(What you have to do): Extract every line of the data below, copying each one word for word and keeping the original order. Leave the pictures out of your answer.

(Input data):
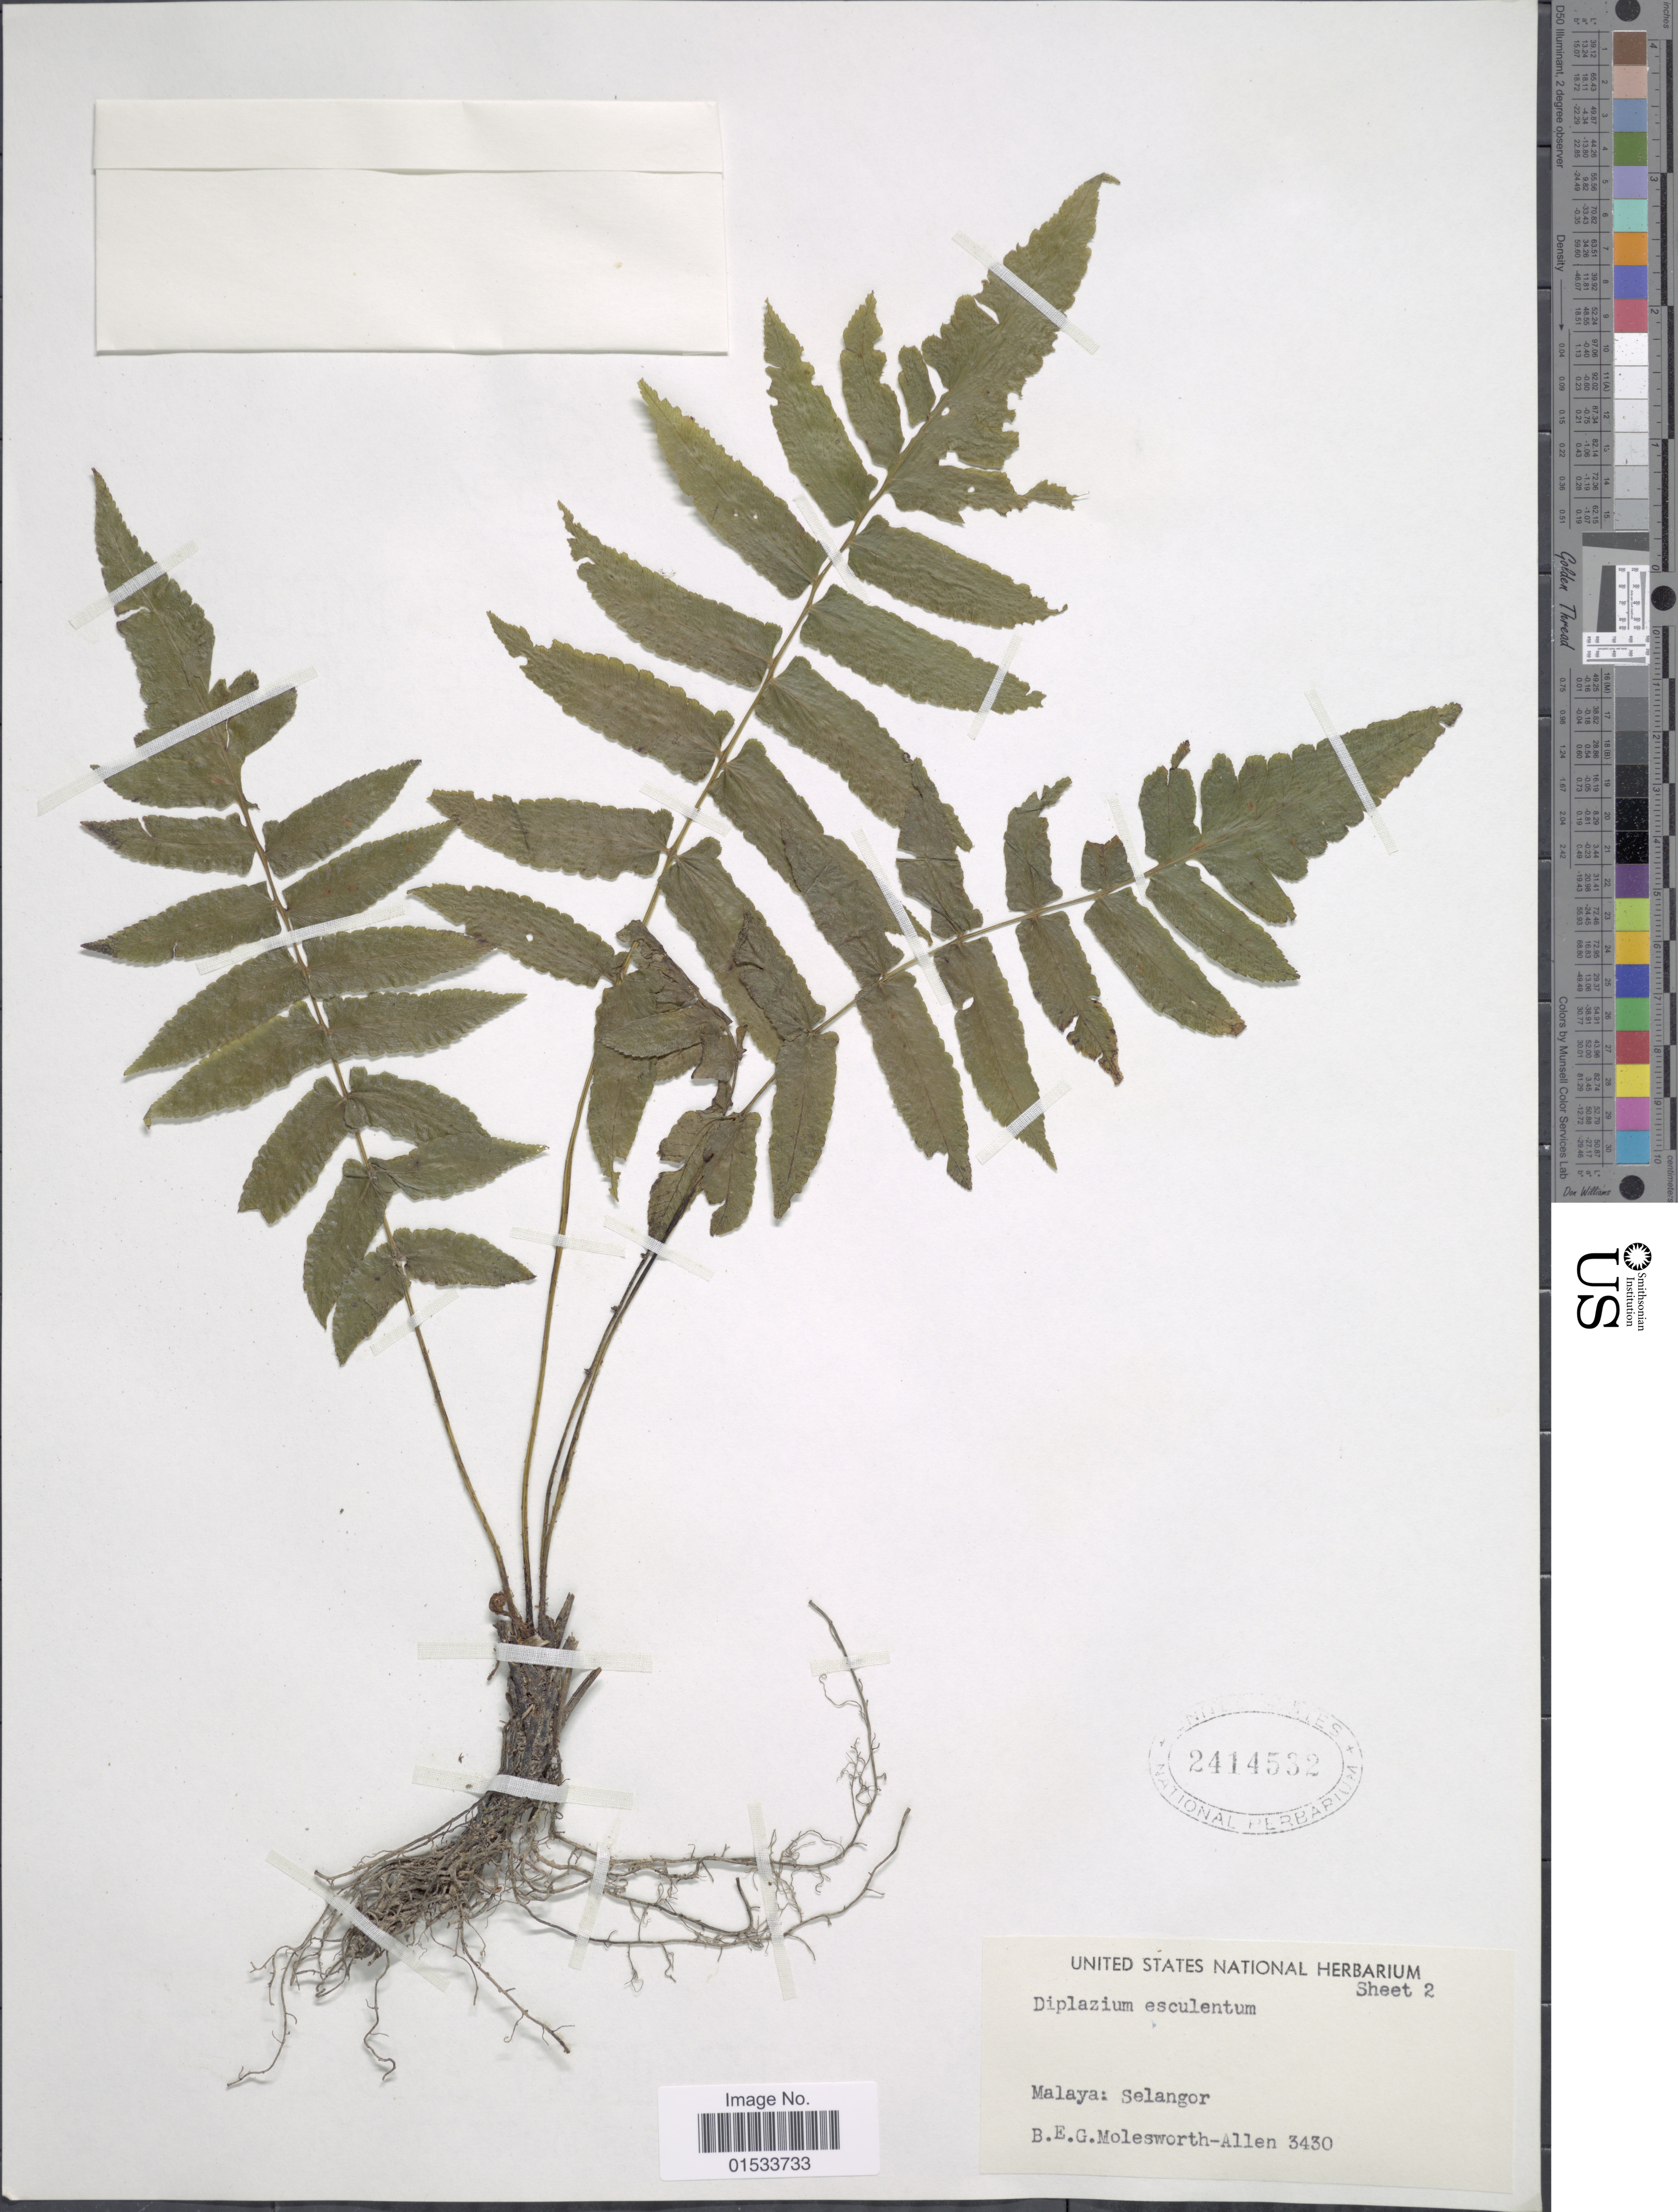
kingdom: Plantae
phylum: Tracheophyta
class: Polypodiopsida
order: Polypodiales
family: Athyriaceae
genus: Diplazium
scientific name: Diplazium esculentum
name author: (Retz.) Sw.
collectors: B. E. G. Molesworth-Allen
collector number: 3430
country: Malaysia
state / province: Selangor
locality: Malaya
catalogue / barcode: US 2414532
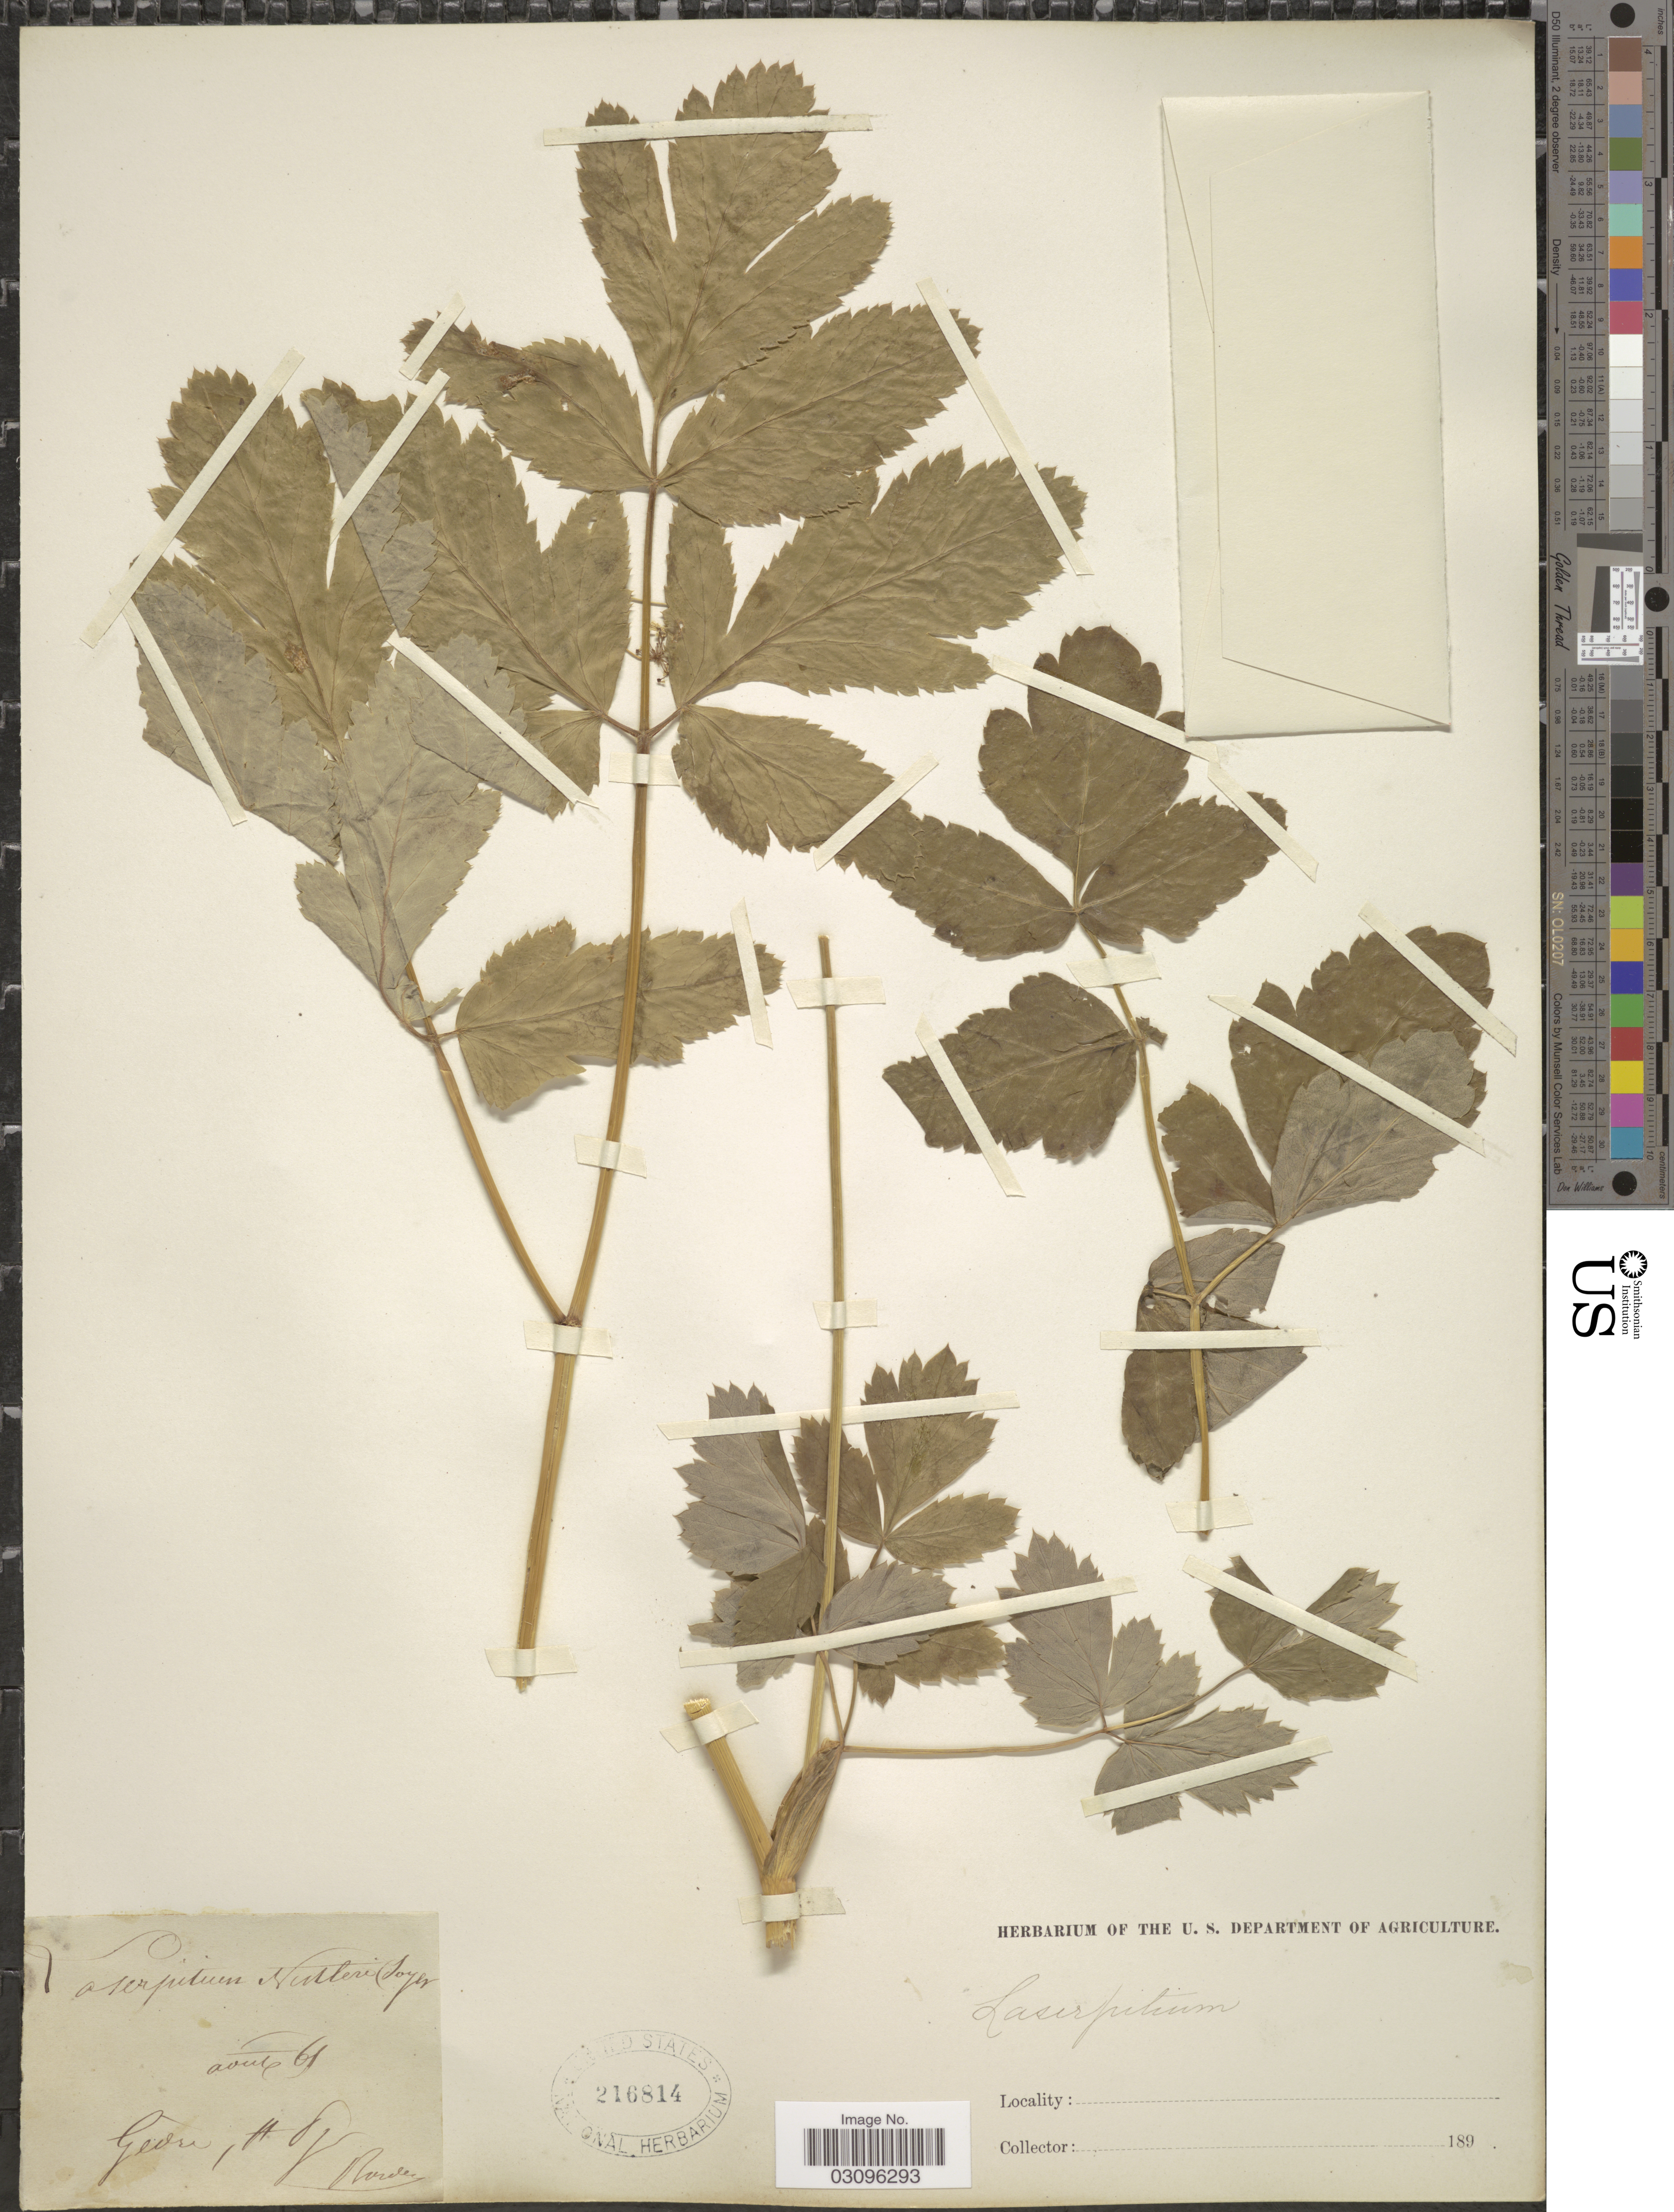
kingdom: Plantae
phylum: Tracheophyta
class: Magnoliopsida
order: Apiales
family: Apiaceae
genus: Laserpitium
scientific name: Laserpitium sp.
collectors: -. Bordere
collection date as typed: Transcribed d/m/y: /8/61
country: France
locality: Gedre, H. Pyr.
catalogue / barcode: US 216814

(Answer to the problem):
kingdom: Plantae
phylum: Tracheophyta
class: Polypodiopsida
order: Polypodiales
family: Athyriaceae
genus: Diplazium
scientific name: Diplazium esculentum
name author: (Retz.) Sw.
collectors: B. E. G. Molesworth-Allen
collector number: 3430
country: Malaysia
state / province: Selangor
locality: Malaya
catalogue / barcode: US 2414532
kingdom: Plantae
phylum: Tracheophyta
class: Magnoliopsida
order: Apiales
family: Apiaceae
genus: Laserpitium
scientific name: Laserpitium sp.
collectors: -. Bordere
collection date as typed: Transcribed d/m/y: /8/61
country: France
locality: Gedre, H. Pyr.
catalogue / barcode: US 216814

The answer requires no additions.